Oil prices up 1 per cent Friday
Oil prices climbed slightly on Friday on rising political turmoil in Venezuela which threatens crude supply, however, rising US fuel stocks and concern over slowing global economic growth capped gains.
By 2:38 p.m., EST, benchmark Brent crude futures 66 cents to $61.75/barrel. Since beginning of trading on Monday, Brent is down about 2 per cent. US West Texas Intermediate futures climbed 58 cents to $53.71/barrel. WTI is set to decline 0.3 per cent for the week, the first decline in four weeks.
The Trump administration hinted it may impose sanctions on Venezuelan crude exports. This week, Washington said it recognized Juan Guaido as interim president, which spurred President Nicolas Maduro to cut ties with the United States.
According to RBC Europe, US sanctions on Venezuela’s oil exports could nearly double the already projected shortfalls of crude from the South American country.
“Venezuelan production will decline by an additional 300,000-500,000 barrels per day (b/d) this year, but such punitive measures could expand that outage by several hundred thousand barrels,” said the bank.
According to Reuters, some analysts say the possibility of immediate sanctions is unlikely.

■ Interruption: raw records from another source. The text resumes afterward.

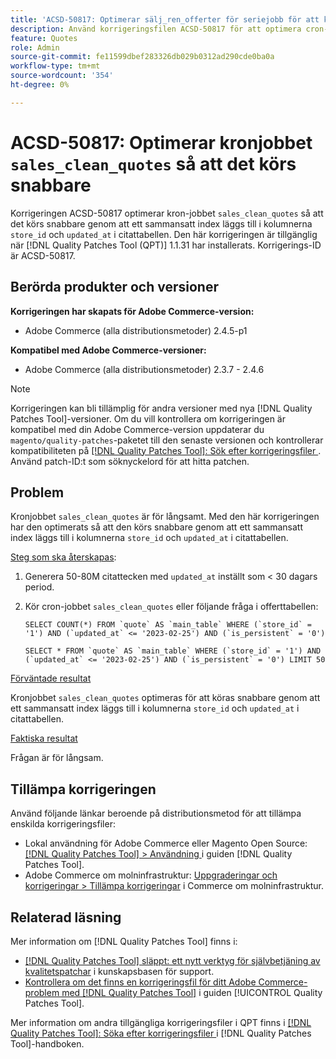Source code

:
 ```yaml
---
title: 'ACSD-50817: Optimerar sälj_ren_offerter för seriejobb för att köra snabbare'
description: Använd korrigeringsfilen ACSD-50817 för att optimera cron-jobbet "sales_clean_quotes" så att det körs snabbare genom att lägga till ett sammansatt index i kolumnerna "store_id" och "updated_at" i citattabellen.
feature: Quotes
role: Admin
source-git-commit: fe11599dbef283326db029b0312ad290cde0ba0a
workflow-type: tm+mt
source-wordcount: '354'
ht-degree: 0%

---
```


# ACSD-50817: Optimerar kronjobbet `sales_clean_quotes` så att det körs snabbare

Korrigeringen ACSD-50817 optimerar kron-jobbet `sales_clean_quotes` så att det körs snabbare genom att ett sammansatt index läggs till i kolumnerna `store_id` och `updated_at` i citattabellen. Den här korrigeringen är tillgänglig när [!DNL Quality Patches Tool (QPT)] 1.1.31 har installerats. Korrigerings-ID är ACSD-50817.

## Berörda produkter och versioner

**Korrigeringen har skapats för Adobe Commerce-version:**

* Adobe Commerce (alla distributionsmetoder) 2.4.5-p1

**Kompatibel med Adobe Commerce-versioner:**

* Adobe Commerce (alla distributionsmetoder) 2.3.7 - 2.4.6

>[!NOTE]
>
>Korrigeringen kan bli tillämplig för andra versioner med nya [!DNL Quality Patches Tool]-versioner. Om du vill kontrollera om korrigeringen är kompatibel med din Adobe Commerce-version uppdaterar du `magento/quality-patches`-paketet till den senaste versionen och kontrollerar kompatibiliteten på [[!DNL Quality Patches Tool]: Sök efter korrigeringsfiler ](https://experienceleague.adobe.com/tools/commerce-quality-patches/index.html). Använd patch-ID:t som söknyckelord för att hitta patchen.

## Problem

Kronjobbet `sales_clean_quotes` är för långsamt. Med den här korrigeringen har den optimerats så att den körs snabbare genom att ett sammansatt index läggs till i kolumnerna `store_id` och `updated_at` i citattabellen.

<u>Steg som ska återskapas</u>:

1. Generera 50-80M citattecken med `updated_at` inställt som &lt; 30 dagars period.
1. Kör cron-jobbet `sales_clean_quotes` eller följande fråga i offerttabellen:

   ```cron
   SELECT COUNT(*) FROM `quote` AS `main_table` WHERE (`store_id` = '1') AND (`updated_at` <= '2023-02-25') AND (`is_persistent` = '0')
   
   SELECT * FROM `quote` AS `main_table` WHERE (`store_id` = '1') AND (`updated_at` <= '2023-02-25') AND (`is_persistent` = '0') LIMIT 50
   ```

<u>Förväntade resultat</u>

Kronjobbet `sales_clean_quotes` optimeras för att köras snabbare genom att ett sammansatt index läggs till i kolumnerna `store_id` och `updated_at` i citattabellen.

<u>Faktiska resultat</u>

Frågan är för långsam.

## Tillämpa korrigeringen

Använd följande länkar beroende på distributionsmetod för att tillämpa enskilda korrigeringsfiler:

* Lokal användning för Adobe Commerce eller Magento Open Source: [[!DNL Quality Patches Tool] > Användning ](/help/tools/quality-patches-tool/usage.md) i guiden [!DNL Quality Patches Tool].
* Adobe Commerce om molninfrastruktur: [Uppgraderingar och korrigeringar > Tillämpa korrigeringar](https://experienceleague.adobe.com/docs/commerce-cloud-service/user-guide/develop/upgrade/apply-patches.html) i Commerce om molninfrastruktur.

## Relaterad läsning

Mer information om [!DNL Quality Patches Tool] finns i:

* [[!DNL Quality Patches Tool] släppt: ett nytt verktyg för självbetjäning av kvalitetspatchar](https://experienceleague.adobe.com/en/docs/commerce-knowledge-base/kb/announcements/commerce-announcements/magento-quality-patches-released-new-tool-to-self-serve-quality-patches) i kunskapsbasen för support.
* [Kontrollera om det finns en korrigeringsfil för ditt Adobe Commerce-problem med  [!DNL Quality Patches Tool]](/help/tools/quality-patches-tool/patches-available-in-qpt/check-patch-for-magento-issue-with-magento-quality-patches.md) i guiden [!UICONTROL Quality Patches Tool].


Mer information om andra tillgängliga korrigeringsfiler i QPT finns i [[!DNL Quality Patches Tool]: Söka efter korrigeringsfiler ](https://experienceleague.adobe.com/tools/commerce-quality-patches/index.html) i [!DNL Quality Patches Tool]-handboken.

“We view a blockade on Venezuelan imports as low probability and a last resort measure that is likely weeks if not months away should it materialize,” Jim Ritterbusch, president of Ritterbusch and Associates, said in a note.
Rittersbusch added “the evolving situation in Venezuela appears capable of delaying our expected test of $50 support”.
The ongoing US-China trade dispute put a damper on the market, casting doubt over world economic growth expectations and thwarting oil price gains. Last year, growth in China hit its lowest level in 30 years.
Hundreds of economists worldwide who participated in a poll by Reuters say a synchronized global economic slowdown is underway and will only deepen if the US-China trade war escalates.
As well, rising US crude production is another reason for stagnating oil prices. US fuel stocks and crude inventories were up by 8 million barrels last week, according to US EIA data.
Reuters reports that gasoline refining profits are falling worldwide as consumption stalls at the same time as supply is growing. There are record setting inventories in Asia, America and Europe.
In the US, gasoline margins weighed down by slowing demand and rising supply fell to $5.70 per barrel on Thursday, the lowest seasonally since 2009.
Barclays said in a note that it is cutting its forecast for 2019 Brent prices from $72/barrel to $70/barrel.